Monday, August 4, 2014

Lucy



When it comes to Scarlett Johansson, I have very ambivalent feelings. I wouldn’t call myself a fan of hers per se, but I have enjoyed a few of her performances. As Black Widow, she definitely caught my eye. Plus I am a sucker for female action heroes. This is why Lara Croft will always be number one on my list. That is because Angeline Jolie is a goddess to me. Anyway, so ScarJo seemed a good enough female action hero, which is why when Lucy hit the theatres this Friday, I set my mind to watching it. 


Luc Besson directed Lucy is the second largest budget French film production of 2013. I won’t be surprised if the movie fails to recover the 49 million Euros it invested because Lucy disappoints on every point. Well, maybe a little less on the action front. The eponymous character is played by Scarlett Johansson, who is an American student in Taipei (we have no idea what is it that she is studying) who gets entangled in a wrong end of a drug deal that goes horribly wrong for her. Lucy’s newly acquired boyfriend who has dubious connections to begin with, works for a Korean drug lord – Jang played by the ever fearsome Choi Min Sik. I am sure Josh Brolin was brilliant as Joe Doucett in the remake of Oldboy, but Choi Min Sik will always be immortal as Oh Dae-su in the original Korean Oldboy. Lucy is kidnapped and is forced to become a drug mule, along with three another innocent people for a new drug – CPH4, which is yet to hit the market. The drugs are put in plastic bags and are sewn inside their stomach so that they can breeze past customs. However things take a drastic turn when one of the captors kicks Lucy in the stomach and the packet of drugs breaks, releasing CPH4 in large quantity in her body. Instead of dying from an overdose, her body almost reacts ‘positively’ to the drug and she develops superhuman powers.

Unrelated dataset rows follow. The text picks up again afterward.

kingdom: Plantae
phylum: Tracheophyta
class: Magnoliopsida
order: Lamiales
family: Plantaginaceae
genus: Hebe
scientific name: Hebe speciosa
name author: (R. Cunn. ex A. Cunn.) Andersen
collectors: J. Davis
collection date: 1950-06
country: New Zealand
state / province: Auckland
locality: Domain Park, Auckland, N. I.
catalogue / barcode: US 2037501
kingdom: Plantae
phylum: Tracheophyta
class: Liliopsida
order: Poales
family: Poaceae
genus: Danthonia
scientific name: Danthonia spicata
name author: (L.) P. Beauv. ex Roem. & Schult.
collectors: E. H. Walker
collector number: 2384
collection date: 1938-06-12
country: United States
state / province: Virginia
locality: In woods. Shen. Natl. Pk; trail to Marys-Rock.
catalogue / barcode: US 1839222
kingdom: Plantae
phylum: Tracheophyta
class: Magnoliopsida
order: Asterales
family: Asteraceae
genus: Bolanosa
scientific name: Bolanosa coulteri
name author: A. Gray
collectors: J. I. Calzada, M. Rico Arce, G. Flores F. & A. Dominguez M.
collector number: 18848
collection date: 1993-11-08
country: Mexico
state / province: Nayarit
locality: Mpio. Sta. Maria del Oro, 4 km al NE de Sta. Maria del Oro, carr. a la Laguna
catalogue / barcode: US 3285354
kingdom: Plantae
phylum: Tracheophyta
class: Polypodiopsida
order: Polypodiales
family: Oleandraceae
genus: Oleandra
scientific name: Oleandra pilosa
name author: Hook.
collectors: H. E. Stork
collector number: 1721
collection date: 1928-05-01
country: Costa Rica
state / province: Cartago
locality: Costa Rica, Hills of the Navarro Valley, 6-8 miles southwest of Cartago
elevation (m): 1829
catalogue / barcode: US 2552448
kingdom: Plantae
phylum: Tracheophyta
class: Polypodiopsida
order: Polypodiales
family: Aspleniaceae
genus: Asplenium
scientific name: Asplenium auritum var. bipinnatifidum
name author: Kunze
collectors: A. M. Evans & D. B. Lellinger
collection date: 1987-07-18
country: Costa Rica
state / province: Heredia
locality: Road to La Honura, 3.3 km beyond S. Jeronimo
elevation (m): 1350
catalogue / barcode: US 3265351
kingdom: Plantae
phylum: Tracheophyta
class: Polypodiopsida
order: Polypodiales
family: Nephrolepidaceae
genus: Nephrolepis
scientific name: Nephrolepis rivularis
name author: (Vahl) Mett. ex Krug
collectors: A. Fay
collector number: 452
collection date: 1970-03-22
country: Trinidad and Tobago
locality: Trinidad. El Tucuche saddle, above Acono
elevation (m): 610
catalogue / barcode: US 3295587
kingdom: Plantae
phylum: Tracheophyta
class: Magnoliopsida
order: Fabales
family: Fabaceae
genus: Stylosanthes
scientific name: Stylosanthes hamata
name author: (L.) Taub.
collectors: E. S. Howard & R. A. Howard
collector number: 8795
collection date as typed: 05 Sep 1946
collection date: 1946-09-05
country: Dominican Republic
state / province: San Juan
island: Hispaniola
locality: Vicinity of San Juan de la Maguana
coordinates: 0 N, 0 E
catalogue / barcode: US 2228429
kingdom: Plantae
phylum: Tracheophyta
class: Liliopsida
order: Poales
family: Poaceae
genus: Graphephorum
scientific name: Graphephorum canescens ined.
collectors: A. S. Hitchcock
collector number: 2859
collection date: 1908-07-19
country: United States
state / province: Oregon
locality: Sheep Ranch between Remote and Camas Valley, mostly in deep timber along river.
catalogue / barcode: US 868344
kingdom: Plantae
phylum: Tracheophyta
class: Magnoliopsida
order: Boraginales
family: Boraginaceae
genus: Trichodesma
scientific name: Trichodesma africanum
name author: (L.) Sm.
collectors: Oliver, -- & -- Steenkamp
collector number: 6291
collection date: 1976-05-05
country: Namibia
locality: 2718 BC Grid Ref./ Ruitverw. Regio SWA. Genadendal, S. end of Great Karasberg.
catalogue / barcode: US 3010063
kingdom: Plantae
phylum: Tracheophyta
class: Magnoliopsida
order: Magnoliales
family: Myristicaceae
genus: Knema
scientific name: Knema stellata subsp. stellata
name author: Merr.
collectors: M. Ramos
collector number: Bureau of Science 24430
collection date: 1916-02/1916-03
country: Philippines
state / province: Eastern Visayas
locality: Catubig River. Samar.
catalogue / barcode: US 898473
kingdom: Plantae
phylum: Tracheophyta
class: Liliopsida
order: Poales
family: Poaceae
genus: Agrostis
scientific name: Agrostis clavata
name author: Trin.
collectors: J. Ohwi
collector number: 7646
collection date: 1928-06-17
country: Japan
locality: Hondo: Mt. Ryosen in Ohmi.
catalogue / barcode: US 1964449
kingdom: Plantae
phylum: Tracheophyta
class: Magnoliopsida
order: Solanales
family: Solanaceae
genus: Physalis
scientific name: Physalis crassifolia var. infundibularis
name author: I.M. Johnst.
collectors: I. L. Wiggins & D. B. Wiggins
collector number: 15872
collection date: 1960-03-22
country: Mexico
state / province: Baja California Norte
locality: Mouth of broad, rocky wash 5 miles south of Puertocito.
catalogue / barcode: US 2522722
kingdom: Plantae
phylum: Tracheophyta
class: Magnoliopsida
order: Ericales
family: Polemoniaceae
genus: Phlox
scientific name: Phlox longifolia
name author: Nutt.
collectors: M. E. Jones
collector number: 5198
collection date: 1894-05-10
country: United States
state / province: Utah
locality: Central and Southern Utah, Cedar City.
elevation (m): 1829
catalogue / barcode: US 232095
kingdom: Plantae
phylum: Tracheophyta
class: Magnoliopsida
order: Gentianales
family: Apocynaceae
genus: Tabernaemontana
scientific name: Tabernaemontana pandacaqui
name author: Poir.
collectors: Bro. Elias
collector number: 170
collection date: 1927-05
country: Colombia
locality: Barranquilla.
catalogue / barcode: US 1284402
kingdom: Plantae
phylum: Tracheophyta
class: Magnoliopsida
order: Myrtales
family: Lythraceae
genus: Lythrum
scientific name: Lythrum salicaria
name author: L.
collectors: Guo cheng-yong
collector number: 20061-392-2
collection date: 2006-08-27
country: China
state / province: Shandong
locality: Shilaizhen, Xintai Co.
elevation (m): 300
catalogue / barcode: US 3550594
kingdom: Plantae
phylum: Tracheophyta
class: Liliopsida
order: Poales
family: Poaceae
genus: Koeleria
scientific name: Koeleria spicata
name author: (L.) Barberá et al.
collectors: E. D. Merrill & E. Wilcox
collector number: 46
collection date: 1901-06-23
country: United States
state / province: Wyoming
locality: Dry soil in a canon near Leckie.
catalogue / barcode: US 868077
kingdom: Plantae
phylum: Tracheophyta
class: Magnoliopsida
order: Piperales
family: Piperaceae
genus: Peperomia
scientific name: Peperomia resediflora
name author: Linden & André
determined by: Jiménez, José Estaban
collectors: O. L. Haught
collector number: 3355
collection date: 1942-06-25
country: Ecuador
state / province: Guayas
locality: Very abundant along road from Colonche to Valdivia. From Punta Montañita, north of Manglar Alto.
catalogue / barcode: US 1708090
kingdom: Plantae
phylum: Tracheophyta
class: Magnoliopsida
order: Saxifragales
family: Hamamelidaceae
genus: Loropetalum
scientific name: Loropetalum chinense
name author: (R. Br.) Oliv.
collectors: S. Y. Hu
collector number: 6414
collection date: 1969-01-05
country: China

And this is when the movie goes downhill. There is a particularly awesome car chase, in Paris, one of the busiest cities in the world and a few gun battles worth watching, but there are also ludicrous scenes, like when Lucy with just a flick of her finger manages to disarm all the gun-wielding bad guys and make them float from the ceiling.  Such is the power of CPH4! Johansson’s transformation to an action heroine is very commendable indeed. She did the job as well as the script could demand her to do so. The few times when she needed to be emotional, Johansson brought it on headlong. The one scene that truly stood out for me was when Lucy realized that she was about to embark on a terrifying and possibly a one-way transformative journey and calls her mother. She says –“I remember the taste of your milk in my mouth ... I want to thank you for a thousand kisses that I can feel on my face."  The scene was brazen, yet potently powerful.